On March 20th during the busiest art week in Tokyo, Frantic Gallery will be honored to present “The Resurrections”, Exhibition of pencil drawings by Taisuke Mohri from the series of work dedicated to hyper realistic techniques for bringing to life stone and bronze sculptures of eminent figures of Renaissance.

In Mohri’s works the representation of the face on paper gives itself to the viewer as a photo of a sculpture but as time of the observation unfolds and the distance between the eye and the image diminishes the statue comes alive disclosing to the viewer the ashy substance of pencil drawing as well as vivid traces of “organic body surface”.

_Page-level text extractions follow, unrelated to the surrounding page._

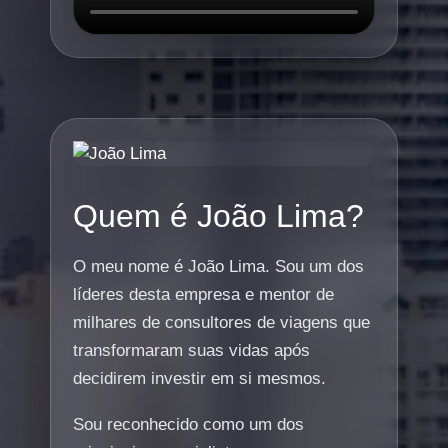
Quem é João Lima?
O meu nome é João Lima. Sou um dos
líderes desta empresa e mentor de
milhares de consultores de viagens que
transformaram suas vidas após
decidirem investir em si mesmos.
Sou reconhecido como um dos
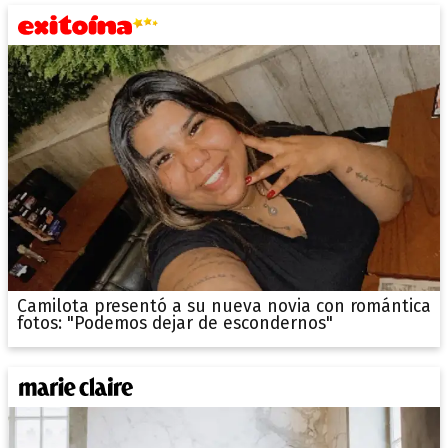
Camilota presentó a su nueva novia con romántica
fotos: "Podemos dejar de escondernos"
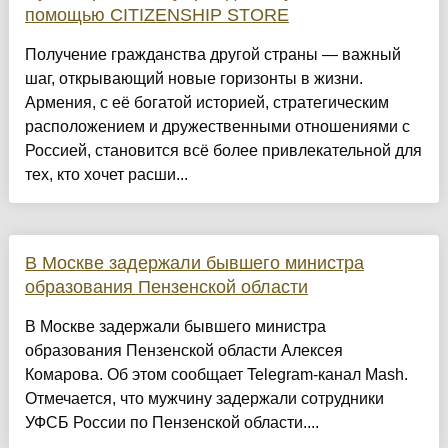
помощью CITIZENSHIP STORE
Получение гражданства другой страны — важный
шаг, открывающий новые горизонты в жизни.
Армения, с её богатой историей, стратегическим
расположением и дружественными отношениями с
Россией, становится всё более привлекательной для
тех, кто хочет расши...
В Москве задержали бывшего министра
образования Пензенской области
В Москве задержали бывшего министра
образования Пензенской области Алексея
Комарова. Об этом сообщает Telegram-канал Mash.
Отмечается, что мужчину задержали сотрудники
УФСБ России по Пензенской области....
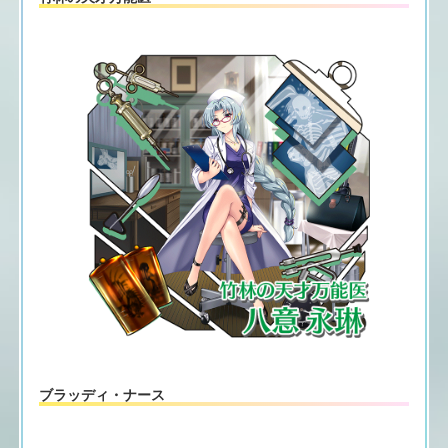
ブラッディ・ナース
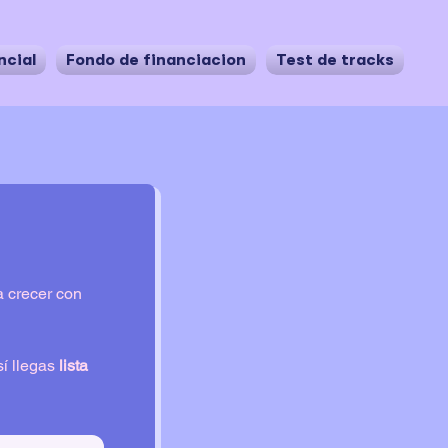
ncial
Fondo de financiación
Test de tracks
 crecer con 
í llegas 
lista 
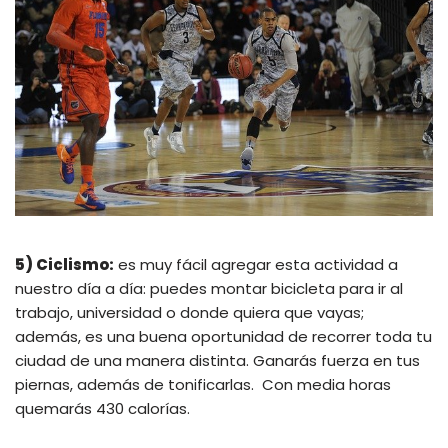
5) Ciclismo:
es muy fácil agregar esta actividad a
nuestro día a día: puedes montar bicicleta para ir al
trabajo, universidad o donde quiera que vayas;
además, es una buena oportunidad de recorrer toda tu
ciudad de una manera distinta. Ganarás fuerza en tus
piernas, además de tonificarlas. Con media horas
quemarás 430 calorías.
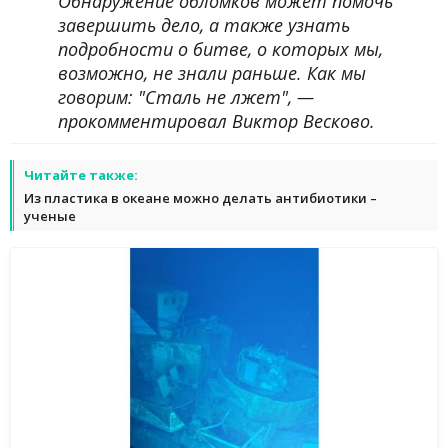
Обнаружение обломков может помочь
завершить дело, а также узнать
подробности о битве, о которых мы,
возможно, не знали раньше. Как мы
говорим: "Сталь не лжет", —
прокомментировал Виктор Весково.
Читайте также:
Из пластика в океане можно делать антибиотики –
ученые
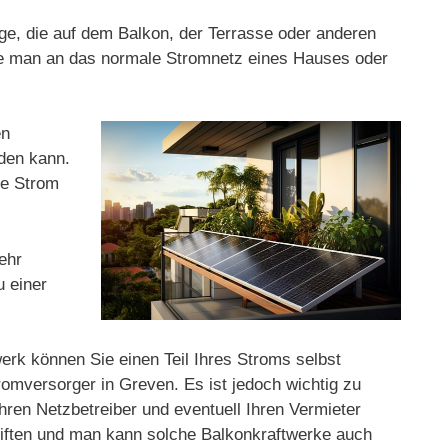
age, die auf dem Balkon, der Terrasse oder anderen
die man an das normale Stromnetz eines Hauses oder
en
rden kann.
ge Strom
ehr
u einer
erk können Sie einen Teil Ihres Stroms selbst
omversorger in Greven. Es ist jedoch wichtig zu
Ihren Netzbetreiber und eventuell Ihren Vermieter
hriften und man kann solche Balkonkraftwerke auch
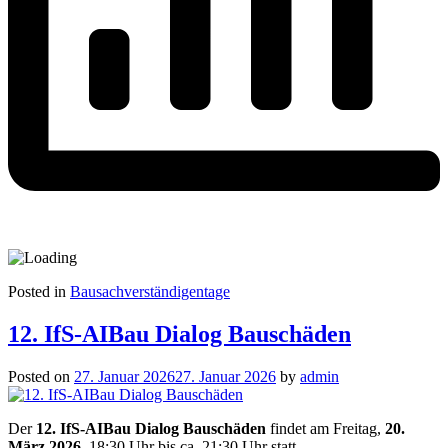
Posted in
Bausachverständigentage
12. IfS-AIBau Dialog Bauschäden
Posted on
27. Januar 2026
27. Januar 2026
by
admin
Der
12. IfS-AIBau Dialog Bauschäden
findet am Freitag,
20.
März 2026
, 18:30 Uhr bis ca. 21:30 Uhr statt.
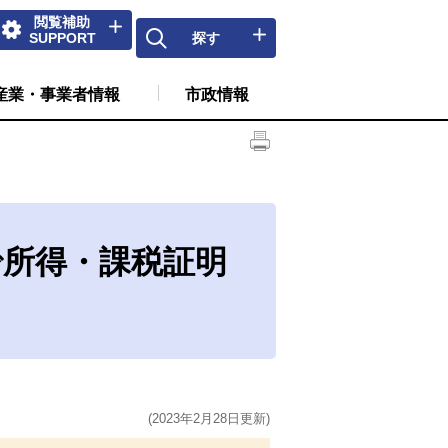
閲覧補助
SUPPORT
探す
産業・事業者情報
市政情報
所得・課税証明
(2023年2月28日更新)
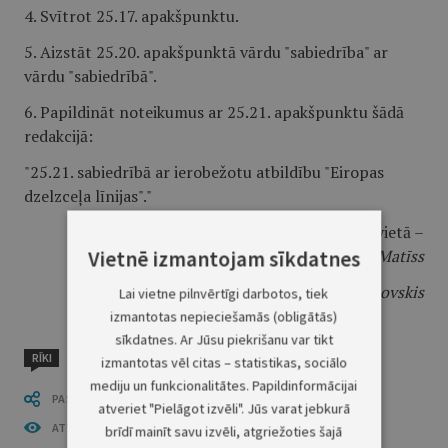
4. Svītrot 25.17. apakšpunktu.
5. Aizstāt 25.20. apakšpunktā vārdu "sabiedrība" ar
vārdu "sabiedrībā".
6. Papildināt noteikumus ar 25.21. apakšpunktu šādā
redakcijā:
"25.21. sabiedrībā ar ierobežotu atbildību "Eiropas
dzelzceļa līnijas"."
Ministru prezidenta vietā –
satiksmes ministrs
Anrijs Matīss
Vietnē izmantojam sīkdatnes
Iekšlietu ministrs
Rihards Kozlovskis
Lai vietne pilnvērtīgi darbotos, tiek
izmantotas nepieciešamās (obligātās)
sīkdatnes. Ar Jūsu piekrišanu var tikt
RĪKI
izmantotas vēl citas – statistikas, sociālo
mediju un funkcionalitātes. Papildinformācijai
PASTĀSTI CITIEM
atveriet "Pielāgot izvēli". Jūs varat jebkurā
ATVĒRT PUBLIKĀCIJU (PDF)
brīdī mainīt savu izvēli, atgriežoties šajā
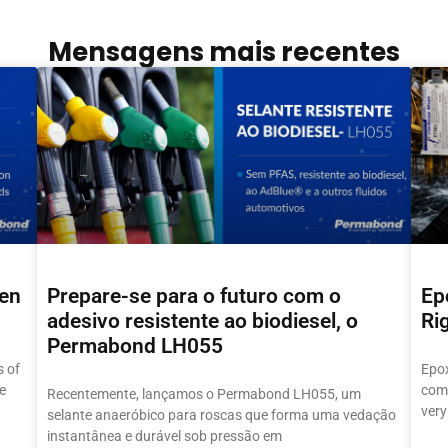
Mensagens mais recentes
hen
Prepare-se para o futuro com o
Ep
adesivo resistente ao biodiesel, o
Ri
Permabond LH055
 of
Epox
e
comm
Recentemente, lançamos o Permabond LH055, um
very
selante anaeróbico para roscas que forma uma vedação
instantânea e durável sob pressão em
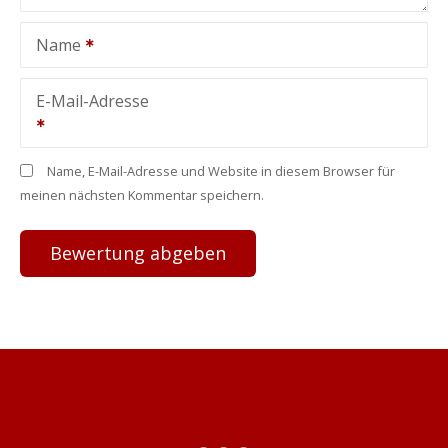
Name
E-Mail-Adresse
Name, E-Mail-Adresse und Website in diesem Browser für
meinen nächsten Kommentar speichern.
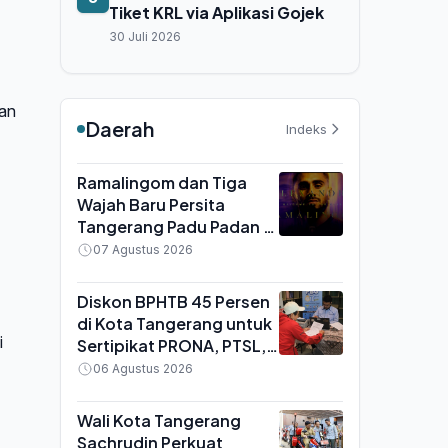
Tiket KRL via Aplikasi Gojek
30 Juli 2026
kan
Daerah
Indeks
Ramalingom dan Tiga
Wajah Baru Persita
Tangerang Padu Padan di
TC Yogyakarta, Fokus
07 Agustus 2026
Adaptasi Jelang BRI
Super League
Diskon BPHTB 45 Persen
di Kota Tangerang untuk
i
Sertipikat PRONA, PTSL,
dan PTKL, Berlaku Hingga
06 Agustus 2026
31 Agustus 2026
Wali Kota Tangerang
Sachrudin Perkuat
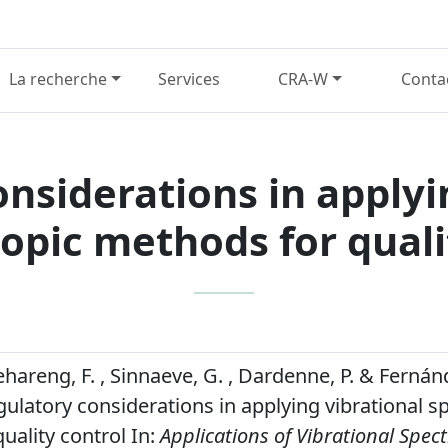
La recherche
Services
CRA-W
Conta
nsiderations in applyi
opic methods for quali
ehareng, F. , Sinnaeve, G. , Dardenne, P. & Fernán
egulatory considerations in applying vibrational 
uality control In:
Applications of Vibrational Spec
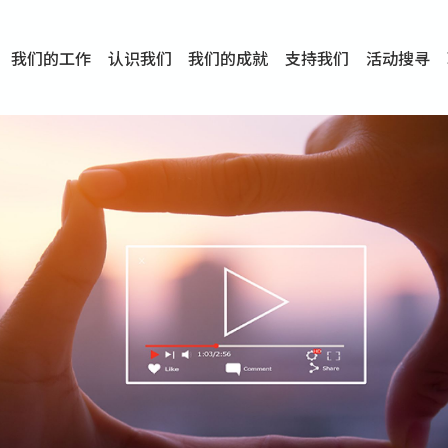
我们的工作
认识我们
我们的成就
支持我们
活动搜寻
项目
资讯
刊物及研究
服务概览
传媒报导
文章分享
短片分享
I-FAST模式
服务里程碑
服务宗旨
服务策略
组织架构
组织年报
婚姻及家庭支援服务
爱与性健康支援服务
心理及情绪支援服务
学校社会工作服务
成瘾问题支援服务
身心灵培育服务
综合家庭服务
危机支援服务
创伤支援服务
专业培训服务
特别服务计划
男士服务
贊助及合作伙伴
服务数字及成就
专业认证
奖项
香港仔(田湾/薄扶林)
学前单位社会工作服务
中学学校社会工作服务
债务及理财辅导服务
自然家庭计划 - 比林斯排
「Team 乘梦」– 可
明爱「爱与诚」综合性教
明爱全人发展培训中心－
明爱心营站── 关係伤
明爱赛马会思达计划 – 
明爱全人发展培训中心－
明爱赛马会心泉发展中心
「优悦种子」品格优势教
明爱朗天 - 共同对抗性侵
商界展关怀
《我愿意+》婚姻自学电
恩遇 – 明爱失胎支援服
明爱婚姻体检手机应用
东头(黄大仙西南)
捐款支持
企业参与
成为义工
小学学生辅导服务
皇后山下 齐建新区
鸣谢
明爱向晴轩
赛马会智家乐计划
个人及家庭辅导服务
婚外情问题支援服务
教友婚前培育活动
飞越爱情辅导服务
天水围
东荃湾
筲箕湾
屯门
沙田
粉岭
教友婚姻补礼
婚前培育服务
家事调解服务
家务指导服务
儿童为本游戏治
情感大学
性治疗服务
小耳朵儿童辅
婚姻辅导
亲密频道
临床心理服
中心活动
专业培训
特别活动
明爱
明
明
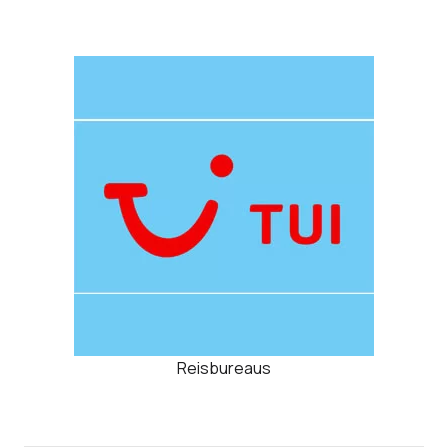
Reisbureaus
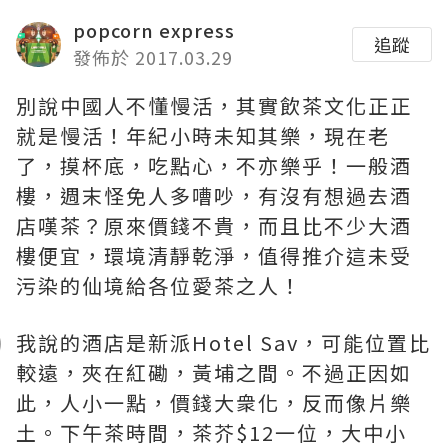
popcorn express
追蹤
發佈於 2017.03.29
別說中國人不懂慢活，其實飲茶文化正正
就是慢活！年紀小時未知其樂，現在老
了，摸杯底，吃點心，不亦樂乎！一般酒
樓，週末怪免人多嘈吵，有沒有想過去酒
店嘆茶？原來價錢不貴，而且比不少大酒
樓便宜，環境清靜乾淨，值得推介這未受
污染的仙境給各位愛茶之人！
我說的酒店是新派Hotel Sav，可能位置比
較遠，夾在紅磡，黃埔之間。不過正因如
此，人小一點，價錢大衆化，反而像片樂
土。下午茶時間，茶芥$12一位，大中小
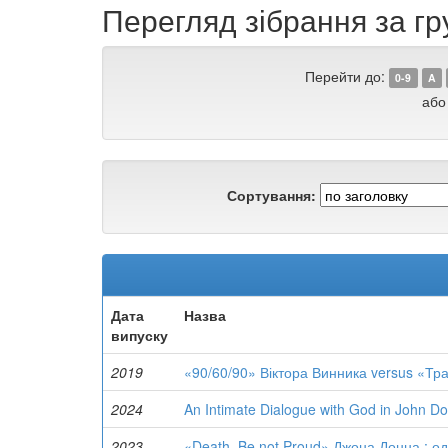
Перегляд зібрання за г
Перейти до:
0-9
A
або
Сортування:
Дата
Назва
випуску
2019
«90/60/90» Віктора Винника versus «Тр
2024
An Intimate Dialogue with God in John D
2023
«Death, Be not Proud» Джона Донна : о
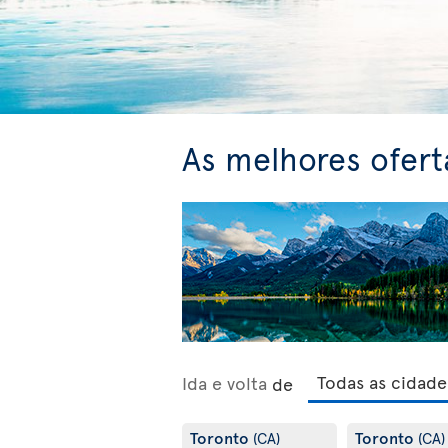
As melhores ofert
Ida e volta
de
Toronto
Toronto
(CA)
(CA)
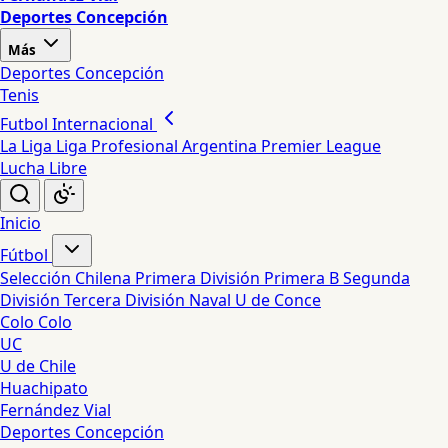
Deportes Concepción
Más
Deportes Concepción
Tenis
Futbol Internacional
La Liga
Liga Profesional Argentina
Premier League
Lucha Libre
Inicio
Fútbol
Selección Chilena
Primera División
Primera B
Segunda
División
Tercera División
Naval
U de Conce
Colo Colo
UC
U de Chile
Huachipato
Fernández Vial
Deportes Concepción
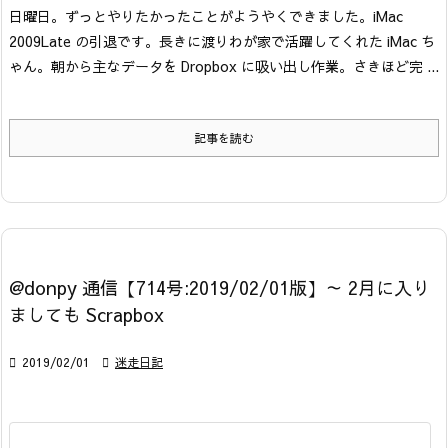
日曜日。ずっとやりたかったことがようやくできました。iMac
2009Late の引退です。
長きに渡りわが家で活躍してくれた iMac ち
ゃん。朝から主なデータを Dropbox に吸い出し作業。
さきほど完 ...
記事を読む
@donpy 通信【714号:2019/02/01版】～ 2月に入り
ましても Scrapbox

2019/02/01

迷走日記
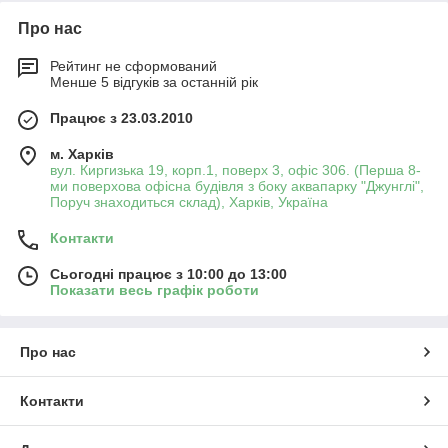
Про нас
Рейтинг не сформований
Менше 5 відгуків за останній рік
Працює з 23.03.2010
м. Харків
вул. Киргизька 19, корп.1, поверх 3, офіс 306. (Перша 8-
ми поверхова офісна будівля з боку аквапарку "Джунглі",
Поруч знаходиться склад), Харків, Україна
Контакти
Сьогодні працює з 10:00 до 13:00
Показати весь графік роботи
Про нас
Контакти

Wrinkles, birthmarks, tiny skin swellings as well as purely organic smoothness and roundness of the casted head create visual oxymoron, generating constant shifts in perception of the image, which oscillates between physical presence and representation, between life and stone. The artist uses pencil as well as quality of human perception to make a Triple Maneuver. He depicts three-dimensional object on the surface of a paper in the way it looks as a sculpture installed in the space. Then he emphasizes the surface of the stone (“inside” the paper) by infusing flesh, skin and age in the image of the saints and warriors. Finally he “revives” the depicted figure itself driving “Life” into it so the figure provokes onlooker’s imagination on what might be the emotional state, the world inside the personage. First, eliminate the surface of the medium (paper), than bring the focus on the surface of sculpture, finally, create the illusion of “inside” of the resurrected person – this is the structure of photo-realistic labyrinth the artist offers us to experience.

Mohri’s “Resurrections” bring attention not only to the possibilities of hyperrealism to create decisive 3-dimentional images. His triple move brings new questions to the relationship between “original” and “re-presented”, “surface” and “content” of a figure, shedding light on the visual qualities of life itself.